[Start EXCERPTED DATA]
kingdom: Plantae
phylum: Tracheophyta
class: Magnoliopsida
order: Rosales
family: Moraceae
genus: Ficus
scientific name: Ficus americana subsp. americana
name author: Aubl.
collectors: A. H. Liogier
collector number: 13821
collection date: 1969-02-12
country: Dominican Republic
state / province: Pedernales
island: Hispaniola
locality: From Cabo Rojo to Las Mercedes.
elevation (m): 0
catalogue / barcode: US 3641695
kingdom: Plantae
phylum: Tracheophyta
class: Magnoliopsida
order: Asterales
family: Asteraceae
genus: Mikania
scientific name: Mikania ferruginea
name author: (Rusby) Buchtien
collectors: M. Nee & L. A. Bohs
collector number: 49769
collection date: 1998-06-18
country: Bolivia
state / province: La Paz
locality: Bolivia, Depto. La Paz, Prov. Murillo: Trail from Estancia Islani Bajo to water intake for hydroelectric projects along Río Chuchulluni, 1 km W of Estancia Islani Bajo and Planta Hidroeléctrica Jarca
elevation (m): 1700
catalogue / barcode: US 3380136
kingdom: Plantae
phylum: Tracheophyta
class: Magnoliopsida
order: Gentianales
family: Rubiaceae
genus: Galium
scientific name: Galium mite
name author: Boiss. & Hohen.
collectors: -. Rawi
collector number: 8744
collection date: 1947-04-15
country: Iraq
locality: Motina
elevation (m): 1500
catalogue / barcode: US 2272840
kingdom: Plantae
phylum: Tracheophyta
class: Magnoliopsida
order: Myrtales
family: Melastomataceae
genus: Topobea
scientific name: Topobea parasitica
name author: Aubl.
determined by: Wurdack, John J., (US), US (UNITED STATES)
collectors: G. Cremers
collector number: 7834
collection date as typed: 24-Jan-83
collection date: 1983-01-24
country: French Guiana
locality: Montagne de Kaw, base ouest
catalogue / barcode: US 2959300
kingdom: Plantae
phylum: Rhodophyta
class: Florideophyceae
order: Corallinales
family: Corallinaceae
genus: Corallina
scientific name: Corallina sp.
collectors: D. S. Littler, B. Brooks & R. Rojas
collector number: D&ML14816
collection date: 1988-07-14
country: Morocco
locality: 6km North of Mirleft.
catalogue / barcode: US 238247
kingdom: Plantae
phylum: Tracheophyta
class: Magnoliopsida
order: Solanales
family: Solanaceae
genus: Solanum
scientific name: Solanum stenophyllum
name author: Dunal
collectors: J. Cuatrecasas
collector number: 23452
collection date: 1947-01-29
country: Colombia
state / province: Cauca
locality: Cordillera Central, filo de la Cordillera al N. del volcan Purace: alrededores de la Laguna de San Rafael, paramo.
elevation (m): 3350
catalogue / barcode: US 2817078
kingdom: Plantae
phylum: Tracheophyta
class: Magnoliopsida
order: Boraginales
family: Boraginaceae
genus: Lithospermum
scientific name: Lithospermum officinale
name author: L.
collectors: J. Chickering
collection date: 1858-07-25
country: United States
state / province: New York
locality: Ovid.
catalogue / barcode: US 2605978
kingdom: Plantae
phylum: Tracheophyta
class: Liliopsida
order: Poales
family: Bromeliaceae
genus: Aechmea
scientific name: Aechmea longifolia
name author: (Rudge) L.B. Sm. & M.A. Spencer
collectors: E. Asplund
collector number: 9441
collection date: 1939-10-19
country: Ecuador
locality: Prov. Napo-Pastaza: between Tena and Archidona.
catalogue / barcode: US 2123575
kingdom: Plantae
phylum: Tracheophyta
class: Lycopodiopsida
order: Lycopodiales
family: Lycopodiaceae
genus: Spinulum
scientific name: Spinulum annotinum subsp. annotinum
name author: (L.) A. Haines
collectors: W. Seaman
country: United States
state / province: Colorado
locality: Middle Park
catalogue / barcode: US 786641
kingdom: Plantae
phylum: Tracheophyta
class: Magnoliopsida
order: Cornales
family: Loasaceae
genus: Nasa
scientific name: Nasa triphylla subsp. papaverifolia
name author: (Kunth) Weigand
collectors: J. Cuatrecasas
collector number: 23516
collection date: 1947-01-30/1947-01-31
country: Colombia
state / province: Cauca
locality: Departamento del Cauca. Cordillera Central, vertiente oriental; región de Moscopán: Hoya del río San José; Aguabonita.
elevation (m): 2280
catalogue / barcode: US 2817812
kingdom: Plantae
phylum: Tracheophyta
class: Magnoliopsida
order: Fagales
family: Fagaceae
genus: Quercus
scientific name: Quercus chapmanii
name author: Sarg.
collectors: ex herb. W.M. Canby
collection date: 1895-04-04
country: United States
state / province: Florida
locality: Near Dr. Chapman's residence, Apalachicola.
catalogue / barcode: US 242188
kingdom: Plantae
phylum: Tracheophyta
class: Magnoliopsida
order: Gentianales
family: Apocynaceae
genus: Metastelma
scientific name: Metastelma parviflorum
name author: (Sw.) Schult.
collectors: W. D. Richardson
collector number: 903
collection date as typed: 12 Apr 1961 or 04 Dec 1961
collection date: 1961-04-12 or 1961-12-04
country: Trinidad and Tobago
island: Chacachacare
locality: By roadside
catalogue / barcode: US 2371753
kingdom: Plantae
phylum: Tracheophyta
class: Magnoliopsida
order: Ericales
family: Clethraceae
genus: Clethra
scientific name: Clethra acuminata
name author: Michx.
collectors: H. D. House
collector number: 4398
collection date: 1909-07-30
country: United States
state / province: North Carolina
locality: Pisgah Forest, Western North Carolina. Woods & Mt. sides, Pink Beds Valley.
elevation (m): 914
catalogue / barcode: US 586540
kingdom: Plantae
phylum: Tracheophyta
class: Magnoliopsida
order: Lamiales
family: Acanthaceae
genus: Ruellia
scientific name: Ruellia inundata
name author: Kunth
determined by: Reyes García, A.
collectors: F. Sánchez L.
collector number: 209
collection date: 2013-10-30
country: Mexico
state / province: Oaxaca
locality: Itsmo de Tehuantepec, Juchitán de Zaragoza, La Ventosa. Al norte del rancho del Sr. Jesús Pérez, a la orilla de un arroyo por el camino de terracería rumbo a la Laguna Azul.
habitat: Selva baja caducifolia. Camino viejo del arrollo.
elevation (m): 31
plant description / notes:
[End EXCERPTED DATA]
● **EXERCISE TASK**: Render every line of the items above as a numbered list, leaving out any blank lines.

● **THE SOLUTION**:
1. kingdom: Plantae
2. phylum: Tracheophyta
3. class: Magnoliopsida
4. order: Rosales
5. family: Moraceae
6. genus: Ficus
7. scientific name: Ficus americana subsp. americana
8. name author: Aubl.
9. collectors: A. H. Liogier
10. collector number: 13821
11. collection date: 1969-02-12
12. country: Dominican Republic
13. state / province: Pedernales
14. island: Hispaniola
15. locality: From Cabo Rojo to Las Mercedes.
16. elevation (m): 0
17. catalogue / barcode: US 3641695
18. kingdom: Plantae
19. phylum: Tracheophyta
20. class: Magnoliopsida
21. order: Asterales
22. family: Asteraceae
23. genus: Mikania
24. scientific name: Mikania ferruginea
25. name author: (Rusby) Buchtien
26. collectors: M. Nee & L. A. Bohs
27. collector number: 49769
28. collection date: 1998-06-18
29. country: Bolivia
30. state / province: La Paz
31. locality: Bolivia, Depto. La Paz, Prov. Murillo: Trail from Estancia Islani Bajo to water intake for hydroelectric projects along Río Chuchulluni, 1 km W of Estancia Islani Bajo and Planta Hidroeléctrica Jarca
32. elevation (m): 1700
33. catalogue / barcode: US 3380136
34. kingdom: Plantae
35. phylum: Tracheophyta
36. class: Magnoliopsida
37. order: Gentianales
38. family: Rubiaceae
39. genus: Galium
40. scientific name: Galium mite
41. name author: Boiss. & Hohen.
42. collectors: -. Rawi
43. collector number: 8744
44. collection date: 1947-04-15
45. country: Iraq
46. locality: Motina
47. elevation (m): 1500
48. catalogue / barcode: US 2272840
49. kingdom: Plantae
50. phylum: Tracheophyta
51. class: Magnoliopsida
52. order: Myrtales
53. family: Melastomataceae
54. genus: Topobea
55. scientific name: Topobea parasitica
56. name author: Aubl.
57. determined by: Wurdack, John J., (US), US (UNITED STATES)
58. collectors: G. Cremers
59. collector number: 7834
60. collection date as typed: 24-Jan-83
61. collection date: 1983-01-24
62. country: French Guiana
63. locality: Montagne de Kaw, base ouest
64. catalogue / barcode: US 2959300
65. kingdom: Plantae
66. phylum: Rhodophyta
67. class: Florideophyceae
68. order: Corallinales
69. family: Corallinaceae
70. genus: Corallina
71. scientific name: Corallina sp.
72. collectors: D. S. Littler, B. Brooks & R. Rojas
73. collector number: D&ML14816
74. collection date: 1988-07-14
75. country: Morocco
76. locality: 6km North of Mirleft.
77. catalogue / barcode: US 238247
78. kingdom: Plantae
79. phylum: Tracheophyta
80. class: Magnoliopsida
81. order: Solanales
82. family: Solanaceae
83. genus: Solanum
84. scientific name: Solanum stenophyllum
85. name author: Dunal
86. collectors: J. Cuatrecasas
87. collector number: 23452
88. collection date: 1947-01-29
89. country: Colombia
90. state / province: Cauca
91. locality: Cordillera Central, filo de la Cordillera al N. del volcan Purace: alrededores de la Laguna de San Rafael, paramo.
92. elevation (m): 3350
93. catalogue / barcode: US 2817078
94. kingdom: Plantae
95. phylum: Tracheophyta
96. class: Magnoliopsida
97. order: Boraginales
98. family: Boraginaceae
99. genus: Lithospermum
100. scientific name: Lithospermum officinale
101. name author: L.
102. collectors: J. Chickering
103. collection date: 1858-07-25
104. country: United States
105. state / province: New York
106. locality: Ovid.
107. catalogue / barcode: US 2605978
108. kingdom: Plantae
109. phylum: Tracheophyta
110. class: Liliopsida
111. order: Poales
112. family: Bromeliaceae
113. genus: Aechmea
114. scientific name: Aechmea longifolia
115. name author: (Rudge) L.B. Sm. & M.A. Spencer
116. collectors: E. Asplund
117. collector number: 9441
118. collection date: 1939-10-19
119. country: Ecuador
120. locality: Prov. Napo-Pastaza: between Tena and Archidona.
121. catalogue / barcode: US 2123575
122. kingdom: Plantae
123. phylum: Tracheophyta
124. class: Lycopodiopsida
125. order: Lycopodiales
126. family: Lycopodiaceae
127. genus: Spinulum
128. scientific name: Spinulum annotinum subsp. annotinum
129. name author: (L.) A. Haines
130. collectors: W. Seaman
131. country: United States
132. state / province: Colorado
133. locality: Middle Park
134. catalogue / barcode: US 786641
135. kingdom: Plantae
136. phylum: Tracheophyta
137. class: Magnoliopsida
138. order: Cornales
139. family: Loasaceae
140. genus: Nasa
141. scientific name: Nasa triphylla subsp. papaverifolia
142. name author: (Kunth) Weigand
143. collectors: J. Cuatrecasas
144. collector number: 23516
145. collection date: 1947-01-30/1947-01-31
146. country: Colombia
147. state / province: Cauca
148. locality: Departamento del Cauca. Cordillera Central, vertiente oriental; región de Moscopán: Hoya del río San José; Aguabonita.
149. elevation (m): 2280
150. catalogue / barcode: US 2817812
151. kingdom: Plantae
152. phylum: Tracheophyta
153. class: Magnoliopsida
154. order: Fagales
155. family: Fagaceae
156. genus: Quercus
157. scientific name: Quercus chapmanii
158. name author: Sarg.
159. collectors: ex herb. W.M. Canby
160. collection date: 1895-04-04
161. country: United States
162. state / province: Florida
163. locality: Near Dr. Chapman's residence, Apalachicola.
164. catalogue / barcode: US 242188
165. kingdom: Plantae
166. phylum: Tracheophyta
167. class: Magnoliopsida
168. order: Gentianales
169. family: Apocynaceae
170. genus: Metastelma
171. scientific name: Metastelma parviflorum
172. name author: (Sw.) Schult.
173. collectors: W. D. Richardson
174. collector number: 903
175. collection date as typed: 12 Apr 1961 or 04 Dec 1961
176. collection date: 1961-04-12 or 1961-12-04
177. country: Trinidad and Tobago
178. island: Chacachacare
179. locality: By roadside
180. catalogue / barcode: US 2371753
181. kingdom: Plantae
182. phylum: Tracheophyta
183. class: Magnoliopsida
184. order: Ericales
185. family: Clethraceae
186. genus: Clethra
187. scientific name: Clethra acuminata
188. name author: Michx.
189. collectors: H. D. House
190. collector number: 4398
191. collection date: 1909-07-30
192. country: United States
193. state / province: North Carolina
194. locality: Pisgah Forest, Western North Carolina. Woods & Mt. sides, Pink Beds Valley.
195. elevation (m): 914
196. catalogue / barcode: US 586540
197. kingdom: Plantae
198. phylum: Tracheophyta
199. class: Magnoliopsida
200. order: Lamiales
201. family: Acanthaceae
202. genus: Ruellia
203. scientific name: Ruellia inundata
204. name author: Kunth
205. determined by: Reyes García, A.
206. collectors: F. Sánchez L.
207. collector number: 209
208. collection date: 2013-10-30
209. country: Mexico
210. state / province: Oaxaca
211. locality: Itsmo de Tehuantepec, Juchitán de Zaragoza, La Ventosa. Al norte del rancho del Sr. Jesús Pérez, a la orilla de un arroyo por el camino de terracería rumbo a la Laguna Azul.
212. habitat: Selva baja caducifolia. Camino viejo del arrollo.
213. elevation (m): 31
214. plant description / notes:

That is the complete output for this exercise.